§ Required action: From the records below, set down exactly the lines starting with the line that contains "1370,1349 C 1379,1328" and going on through the line that contains "M 191,495 L". Nothing else is wanted.

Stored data
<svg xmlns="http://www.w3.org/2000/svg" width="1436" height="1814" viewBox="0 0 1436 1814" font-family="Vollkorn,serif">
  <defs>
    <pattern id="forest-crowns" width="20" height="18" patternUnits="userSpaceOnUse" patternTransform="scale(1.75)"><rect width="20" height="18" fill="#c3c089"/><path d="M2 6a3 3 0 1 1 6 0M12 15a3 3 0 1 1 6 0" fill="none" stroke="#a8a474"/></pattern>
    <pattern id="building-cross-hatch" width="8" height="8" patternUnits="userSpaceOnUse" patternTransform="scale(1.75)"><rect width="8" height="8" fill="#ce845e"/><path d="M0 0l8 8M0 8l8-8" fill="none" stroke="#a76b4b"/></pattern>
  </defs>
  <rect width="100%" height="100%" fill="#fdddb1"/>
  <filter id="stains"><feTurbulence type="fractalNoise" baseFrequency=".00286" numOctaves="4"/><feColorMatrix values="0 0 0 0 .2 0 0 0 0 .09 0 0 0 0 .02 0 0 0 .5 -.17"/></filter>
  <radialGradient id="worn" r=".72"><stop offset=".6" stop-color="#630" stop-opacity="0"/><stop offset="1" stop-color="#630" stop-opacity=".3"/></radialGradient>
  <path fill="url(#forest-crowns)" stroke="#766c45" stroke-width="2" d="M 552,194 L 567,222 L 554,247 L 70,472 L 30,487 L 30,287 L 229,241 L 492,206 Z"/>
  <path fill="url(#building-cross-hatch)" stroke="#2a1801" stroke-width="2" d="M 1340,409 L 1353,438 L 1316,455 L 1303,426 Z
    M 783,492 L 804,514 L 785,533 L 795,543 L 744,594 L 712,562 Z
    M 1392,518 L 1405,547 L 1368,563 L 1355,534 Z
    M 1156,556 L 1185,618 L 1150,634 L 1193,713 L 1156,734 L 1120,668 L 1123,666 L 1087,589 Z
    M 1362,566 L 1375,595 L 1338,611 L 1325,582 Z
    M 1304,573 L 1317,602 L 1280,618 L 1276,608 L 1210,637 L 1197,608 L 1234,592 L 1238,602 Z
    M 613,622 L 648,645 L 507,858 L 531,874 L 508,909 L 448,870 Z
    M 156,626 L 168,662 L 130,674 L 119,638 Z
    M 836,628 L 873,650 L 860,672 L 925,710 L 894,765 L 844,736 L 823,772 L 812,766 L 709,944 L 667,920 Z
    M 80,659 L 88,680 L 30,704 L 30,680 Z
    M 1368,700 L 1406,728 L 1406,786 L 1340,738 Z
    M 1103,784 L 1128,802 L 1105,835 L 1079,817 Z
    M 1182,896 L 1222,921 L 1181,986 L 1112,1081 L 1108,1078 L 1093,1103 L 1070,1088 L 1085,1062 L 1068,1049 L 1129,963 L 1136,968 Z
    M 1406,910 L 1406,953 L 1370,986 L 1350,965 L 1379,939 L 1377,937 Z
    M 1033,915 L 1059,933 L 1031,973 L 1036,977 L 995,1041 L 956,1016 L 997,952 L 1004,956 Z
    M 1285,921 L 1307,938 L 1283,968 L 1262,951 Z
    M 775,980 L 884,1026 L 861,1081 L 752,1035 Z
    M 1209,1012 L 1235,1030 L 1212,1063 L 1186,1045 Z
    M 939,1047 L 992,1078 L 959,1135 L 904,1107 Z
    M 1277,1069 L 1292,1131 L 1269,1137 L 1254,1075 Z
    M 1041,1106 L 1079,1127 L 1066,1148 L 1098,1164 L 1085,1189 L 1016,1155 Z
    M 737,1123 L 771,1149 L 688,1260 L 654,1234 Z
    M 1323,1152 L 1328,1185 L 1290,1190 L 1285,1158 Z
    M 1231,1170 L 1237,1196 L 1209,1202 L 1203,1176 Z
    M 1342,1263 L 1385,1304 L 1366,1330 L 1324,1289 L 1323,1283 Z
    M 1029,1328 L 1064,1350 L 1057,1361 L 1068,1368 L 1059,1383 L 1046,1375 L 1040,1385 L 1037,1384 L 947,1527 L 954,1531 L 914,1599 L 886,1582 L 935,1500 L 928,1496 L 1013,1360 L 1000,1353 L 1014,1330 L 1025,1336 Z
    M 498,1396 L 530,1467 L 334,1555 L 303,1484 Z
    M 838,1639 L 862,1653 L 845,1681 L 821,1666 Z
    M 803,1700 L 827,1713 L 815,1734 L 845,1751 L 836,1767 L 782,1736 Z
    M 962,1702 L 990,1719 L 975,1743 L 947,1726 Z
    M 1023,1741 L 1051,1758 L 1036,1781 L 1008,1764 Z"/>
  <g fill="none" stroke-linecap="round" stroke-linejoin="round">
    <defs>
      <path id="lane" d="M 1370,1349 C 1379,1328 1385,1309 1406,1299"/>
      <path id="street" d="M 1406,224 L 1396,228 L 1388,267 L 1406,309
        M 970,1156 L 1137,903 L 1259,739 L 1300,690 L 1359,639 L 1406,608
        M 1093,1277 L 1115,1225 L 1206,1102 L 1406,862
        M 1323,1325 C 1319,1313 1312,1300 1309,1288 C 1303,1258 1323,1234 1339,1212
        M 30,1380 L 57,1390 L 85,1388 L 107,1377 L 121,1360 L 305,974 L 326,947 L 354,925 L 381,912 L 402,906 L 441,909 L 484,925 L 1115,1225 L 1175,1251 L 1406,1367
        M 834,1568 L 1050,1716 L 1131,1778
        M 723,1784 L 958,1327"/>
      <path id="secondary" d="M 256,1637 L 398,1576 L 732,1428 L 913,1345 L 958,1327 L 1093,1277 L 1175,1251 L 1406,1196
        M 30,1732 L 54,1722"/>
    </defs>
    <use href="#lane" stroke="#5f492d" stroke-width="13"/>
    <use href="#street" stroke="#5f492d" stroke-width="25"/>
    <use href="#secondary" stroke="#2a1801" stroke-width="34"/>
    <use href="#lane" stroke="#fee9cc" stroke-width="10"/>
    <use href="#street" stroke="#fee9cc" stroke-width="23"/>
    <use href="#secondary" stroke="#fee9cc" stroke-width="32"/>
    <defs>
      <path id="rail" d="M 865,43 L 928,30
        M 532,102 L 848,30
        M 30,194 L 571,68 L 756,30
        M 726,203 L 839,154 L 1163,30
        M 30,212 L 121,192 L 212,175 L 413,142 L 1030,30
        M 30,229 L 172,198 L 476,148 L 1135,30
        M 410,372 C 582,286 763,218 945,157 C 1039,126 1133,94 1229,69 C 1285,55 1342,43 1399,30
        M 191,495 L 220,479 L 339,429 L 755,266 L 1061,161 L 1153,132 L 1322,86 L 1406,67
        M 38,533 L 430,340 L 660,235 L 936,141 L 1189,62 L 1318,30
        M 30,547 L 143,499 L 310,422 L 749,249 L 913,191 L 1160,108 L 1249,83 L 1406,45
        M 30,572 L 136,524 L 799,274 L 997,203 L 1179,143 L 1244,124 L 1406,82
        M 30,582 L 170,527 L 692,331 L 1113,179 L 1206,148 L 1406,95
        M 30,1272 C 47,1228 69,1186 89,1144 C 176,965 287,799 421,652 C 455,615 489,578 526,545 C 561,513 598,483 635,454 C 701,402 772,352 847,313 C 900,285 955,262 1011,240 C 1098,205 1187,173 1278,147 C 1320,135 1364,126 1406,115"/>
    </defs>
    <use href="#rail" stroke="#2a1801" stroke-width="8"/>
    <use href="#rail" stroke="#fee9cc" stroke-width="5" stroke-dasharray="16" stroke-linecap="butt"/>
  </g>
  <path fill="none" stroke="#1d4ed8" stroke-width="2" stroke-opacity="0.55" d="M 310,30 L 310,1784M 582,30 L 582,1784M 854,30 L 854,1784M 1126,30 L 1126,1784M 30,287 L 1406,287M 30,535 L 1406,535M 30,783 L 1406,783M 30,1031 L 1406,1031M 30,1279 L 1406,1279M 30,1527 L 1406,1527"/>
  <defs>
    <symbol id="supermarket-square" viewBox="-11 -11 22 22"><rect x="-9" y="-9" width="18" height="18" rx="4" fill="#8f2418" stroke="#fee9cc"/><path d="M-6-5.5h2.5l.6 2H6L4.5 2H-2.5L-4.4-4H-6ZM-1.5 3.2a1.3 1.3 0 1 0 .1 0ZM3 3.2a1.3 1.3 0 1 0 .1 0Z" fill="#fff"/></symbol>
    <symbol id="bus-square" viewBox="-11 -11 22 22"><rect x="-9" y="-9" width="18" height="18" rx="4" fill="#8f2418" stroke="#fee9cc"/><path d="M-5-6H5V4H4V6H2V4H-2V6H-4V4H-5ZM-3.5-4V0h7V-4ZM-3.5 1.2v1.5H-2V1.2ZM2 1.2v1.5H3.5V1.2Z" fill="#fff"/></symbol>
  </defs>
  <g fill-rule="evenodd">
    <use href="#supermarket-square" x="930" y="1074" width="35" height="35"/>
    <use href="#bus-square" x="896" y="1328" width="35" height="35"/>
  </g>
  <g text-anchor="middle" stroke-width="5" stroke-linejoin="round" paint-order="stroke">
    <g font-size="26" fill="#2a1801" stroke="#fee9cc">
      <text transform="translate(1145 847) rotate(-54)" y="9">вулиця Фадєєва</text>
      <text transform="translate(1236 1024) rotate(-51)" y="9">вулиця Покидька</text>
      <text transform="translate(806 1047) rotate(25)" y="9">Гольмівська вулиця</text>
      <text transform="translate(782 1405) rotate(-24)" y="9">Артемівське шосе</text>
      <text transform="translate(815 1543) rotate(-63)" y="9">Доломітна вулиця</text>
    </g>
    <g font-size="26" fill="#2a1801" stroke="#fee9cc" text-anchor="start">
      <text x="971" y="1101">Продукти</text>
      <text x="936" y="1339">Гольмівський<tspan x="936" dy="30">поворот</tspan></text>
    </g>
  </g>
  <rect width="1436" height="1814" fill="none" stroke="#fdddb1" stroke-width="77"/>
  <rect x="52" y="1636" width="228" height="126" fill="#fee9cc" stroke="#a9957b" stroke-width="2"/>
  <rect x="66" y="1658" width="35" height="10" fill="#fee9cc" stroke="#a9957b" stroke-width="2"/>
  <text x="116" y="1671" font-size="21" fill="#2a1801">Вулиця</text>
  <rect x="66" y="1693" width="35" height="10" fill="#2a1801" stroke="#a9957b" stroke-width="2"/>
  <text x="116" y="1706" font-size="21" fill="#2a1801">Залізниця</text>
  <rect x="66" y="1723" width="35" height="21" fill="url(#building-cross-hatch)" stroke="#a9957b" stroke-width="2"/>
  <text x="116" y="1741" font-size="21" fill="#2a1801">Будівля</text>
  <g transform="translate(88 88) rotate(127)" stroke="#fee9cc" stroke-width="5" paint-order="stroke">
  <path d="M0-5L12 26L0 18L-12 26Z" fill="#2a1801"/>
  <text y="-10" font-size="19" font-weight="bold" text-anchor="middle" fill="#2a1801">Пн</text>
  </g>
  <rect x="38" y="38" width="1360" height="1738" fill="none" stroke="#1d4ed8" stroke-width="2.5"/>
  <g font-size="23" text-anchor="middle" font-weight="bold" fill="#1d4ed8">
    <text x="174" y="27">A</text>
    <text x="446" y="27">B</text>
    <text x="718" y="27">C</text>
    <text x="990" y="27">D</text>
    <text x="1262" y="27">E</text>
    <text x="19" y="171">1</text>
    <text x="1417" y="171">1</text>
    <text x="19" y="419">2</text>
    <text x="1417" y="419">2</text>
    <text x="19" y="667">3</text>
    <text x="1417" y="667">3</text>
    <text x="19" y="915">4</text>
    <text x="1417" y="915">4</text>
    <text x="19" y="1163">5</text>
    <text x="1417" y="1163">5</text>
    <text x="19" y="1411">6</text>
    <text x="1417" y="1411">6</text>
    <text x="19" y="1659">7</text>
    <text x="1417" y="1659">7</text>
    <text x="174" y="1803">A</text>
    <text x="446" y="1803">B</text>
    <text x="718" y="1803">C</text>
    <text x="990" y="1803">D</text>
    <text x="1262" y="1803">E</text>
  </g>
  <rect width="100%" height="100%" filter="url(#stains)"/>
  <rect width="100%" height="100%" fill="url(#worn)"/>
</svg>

§ Task output:
      <path id="lane" d="M 1370,1349 C 1379,1328 1385,1309 1406,1299"/>
      <path id="street" d="M 1406,224 L 1396,228 L 1388,267 L 1406,309
        M 970,1156 L 1137,903 L 1259,739 L 1300,690 L 1359,639 L 1406,608
        M 1093,1277 L 1115,1225 L 1206,1102 L 1406,862
        M 1323,1325 C 1319,1313 1312,1300 1309,1288 C 1303,1258 1323,1234 1339,1212
        M 30,1380 L 57,1390 L 85,1388 L 107,1377 L 121,1360 L 305,974 L 326,947 L 354,925 L 381,912 L 402,906 L 441,909 L 484,925 L 1115,1225 L 1175,1251 L 1406,1367
        M 834,1568 L 1050,1716 L 1131,1778
        M 723,1784 L 958,1327"/>
      <path id="secondary" d="M 256,1637 L 398,1576 L 732,1428 L 913,1345 L 958,1327 L 1093,1277 L 1175,1251 L 1406,1196
        M 30,1732 L 54,1722"/>
    </defs>
    <use href="#lane" stroke="#5f492d" stroke-width="13"/>
    <use href="#street" stroke="#5f492d" stroke-width="25"/>
    <use href="#secondary" stroke="#2a1801" stroke-width="34"/>
    <use href="#lane" stroke="#fee9cc" stroke-width="10"/>
    <use href="#street" stroke="#fee9cc" stroke-width="23"/>
    <use href="#secondary" stroke="#fee9cc" stroke-width="32"/>
    <defs>
      <path id="rail" d="M 865,43 L 928,30
        M 532,102 L 848,30
        M 30,194 L 571,68 L 756,30
        M 726,203 L 839,154 L 1163,30
        M 30,212 L 121,192 L 212,175 L 413,142 L 1030,30
        M 30,229 L 172,198 L 476,148 L 1135,30
        M 410,372 C 582,286 763,218 945,157 C 1039,126 1133,94 1229,69 C 1285,55 1342,43 1399,30
        M 191,495 L 220,479 L 339,429 L 755,266 L 1061,161 L 1153,132 L 1322,86 L 1406,67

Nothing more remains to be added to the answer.